The dataset was constructed by combining geographic coordinates (via Geopy) with historical queries from the **Open-Meteo API**, spanning from January 2023 to November 2025. The final dataset consists of over **860,000** records, integrating Air Quality Indices (AQI, PM2.5, PM10, CO, NO2, SO2, O3) with meteorological factors (temperature, humidity, precipitation, wind speed, pressure, and cloud cover). The project's core value lies in building an early warning system to help citizens and authorities take proactive measures against environmental pollution.

## II. Exploration, Preprocessing, and Insights
This stage served as the compass for the entire model-building process.

**1. Data Exploration**

Through correlation analysis, we identified PM2.5 and PM10 as the primary drivers of the AQI. Surface pressure was found to be the meteorological factor with the strongest positive correlation with pollution, while wind and rain acted as natural dispersing agents.
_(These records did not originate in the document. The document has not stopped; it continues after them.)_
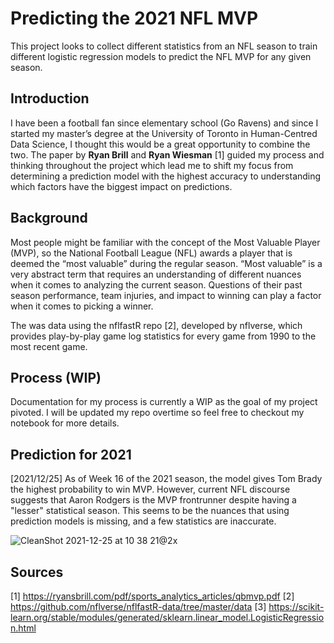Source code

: # Predicting the 2021 NFL MVP
This project looks to collect different statistics from an NFL season to train different logistic regression models to predict the NFL MVP for any given season.

## Introduction
I have been a football fan since elementary school (Go Ravens) and since I started my master’s degree at the University of Toronto in Human-Centred Data Science, I thought this would be a great opportunity to combine the two. The paper by **Ryan Brill** and **Ryan Wiesman** [1] guided my process and thinking throughout the project which lead me to shift my focus from determining a prediction model with the highest accuracy to understanding which factors have the biggest impact on predictions.

## Background
Most people might be familiar with the concept of the Most Valuable Player (MVP), so the National Football League (NFL) awards a player that is deemed the “most valuable” during the regular season. “Most valuable” is a very abstract term that requires an understanding of different nuances when it comes to analyzing the current season. Questions of their past season performance, team injuries, and impact to winning can play a factor when it comes to picking a winner.

The was data using the nflfastR repo [2], developed by nflverse, which provides play-by-play game log statistics for every game from 1990 to the most recent game.

## Process (WIP)
Documentation for my process is currently a WIP as the goal of my project pivoted. I will be updated my repo overtime so feel free to checkout my notebook for more details. 

## Prediction for 2021
[2021/12/25] As of Week 16 of the 2021 season, the model gives Tom Brady the highest probability to win MVP. However, current NFL discourse suggests that Aaron Rodgers is the MVP frontrunner despite having a "lesser" statistical season. This seems to be the nuances that using prediction models is missing, and a few statistics are inaccurate.

![CleanShot 2021-12-25 at 10 38 21@2x](https://user-images.githubusercontent.com/39353286/147388490-5cdcae94-f19a-41c8-8d67-42501ca13564.png)

## Sources
[1] https://ryansbrill.com/pdf/sports_analytics_articles/qbmvp.pdf
[2] https://github.com/nflverse/nflfastR-data/tree/master/data
[3] https://scikit-learn.org/stable/modules/generated/sklearn.linear_model.LogisticRegression.html
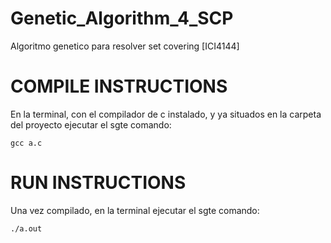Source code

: # Genetic_Algorithm_4_SCP
Algoritmo genetico para resolver set covering [ICI4144]

# COMPILE INSTRUCTIONS
En la terminal, con el compilador de c instalado, y ya situados en la carpeta del proyecto ejecutar el sgte comando:

    gcc a.c

# RUN INSTRUCTIONS
Una vez compilado, en la terminal ejecutar el sgte comando:

    ./a.out
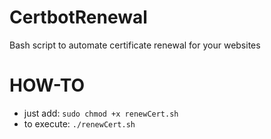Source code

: # CertbotRenewal
Bash script to automate certificate renewal for your websites

# HOW-TO
* just add: `sudo chmod +x renewCert.sh`
* to execute: `./renewCert.sh`
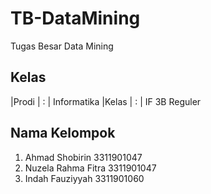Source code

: # TB-DataMining
Tugas Besar Data Mining

## Kelas
|Prodi | : | Informatika
|Kelas | : | IF 3B Reguler

## Nama Kelompok
1. Ahmad Shobirin      3311901047
2. Nuzela Rahma Fitra  3311901047
3. Indah Fauziyyah     3311901060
Research questions yielded several critical insights:
- **Human Activity Impact**: In Hanoi and Bac Ninh, pollution accumulates during the week and drops significantly on weekends. Conversely, in tourist destinations like Da Nang or port cities like Hai Phong, weekend AQI tends to be higher due to increased traffic and service activities.
- **Regional Characteristics**: A distinct North-South divide was observed. Northern provinces face severe pollution in winter due to thermal inversion, which traps fine dust near the ground. Meanwhile, the South and Central Highlands enjoy better air quality thanks to favorable thermal convection and open terrain.
- **Pollution Sources in Hanoi**: Identified as a hybrid phenomenon. Pollution stems not only from local urban emissions (traffic, construction) but is also heavily influenced by regional background concentrations, remaining stable throughout both day and night.

**2. Data Preprocessing**

The preprocessing workflow focused on physical integrity and feature engineering:
- **Physical Error Correction**: Addressed the "impossible" scenario where PM2.5 exceeded PM10 by applying time-based interpolation for each specific city.
- **Feature Engineering**: Developed four main feature groups: Temporal (cyclical Sin/Cos variables); Physics (wind vectors, rain washout effects); History (1h and 24h lag variables); and Composition (dust ratios, secondary gas lags).

## III. Modeling and Advanced Approaches
The modeling phase progressed from basic linear methods to advanced machine learning algorithms.

**1. Linear Models and the Multicollinearity Challenge**

Using Linear Regression as a baseline revealed severe multicollinearity between PM2.5 and PM10 (correlation as high as 0.96).

Multicollinearity Insights:
- In linear models, keeping both variables led to unstable regression coefficients and poor interpretability.
- Experiments showed that removing PM10-related features resulted in almost no change in RMSE, while the PM2.5 coefficient surged to absorb the information previously held by PM10. This proved that multicollinearity primarily hinders model interpretation rather than severely degrading predictive accuracy.

**2. Advanced Linear Models**
- **Ridge Regression**: Adding L2 regularization helped stabilize the regression coefficients but did not provide a significant accuracy boost over traditional OLS.
- **PCR (Principal Component Regression)**: Compressed correlated variables into independent principal components. While it reduced noise, PCR occasionally lost target-specific signals if the components did not align well with PM2.5 variance.
- **PLS (Partial Least Squares)**: Unlike PCR, PLS found components that explained both the independent variables and the target. However, PLS in this project showed a performance drop when dimensions were reduced too aggressively, proving that raw information from lag variables remains vital.

**3. Transition to XGBoost**

The turning point of the project was the implementation of the XGBoost Regressor combined with Optuna optimization.
- Nonlinearity Handling: XGBoost significantly outperformed linear models (reducing MAE by over 20%) by learning the complex, non-linear interactions between meteorology and pollution.
- Resolving Multicollinearity: Unlike Linear Regression, tree-based models like XGBoost are not adversely affected by multicollinearity. In fact, PM10 emerged as a top 3 most important feature, acting as a physical reference frame that helps the model understand the dust structure.
- **Final Results**: The model achieved an impressive R2 Score of 0.9766, indicating its ability to explain nearly all variance in the air quality data.

## IV. Conclusion
The project demonstrates that forecasting PM2.5 is not merely about analyzing historical data but requires a deep understanding of physical laws and socio-economic patterns. The tight integration of structured EDA and robust machine learning models has created a high-reliability forecasting system. The most valuable insight gained is the superiority of non-linear models (like XGBoost) in utilizing highly correlated variables to enrich information rather than discarding them as required by classical statistical methods.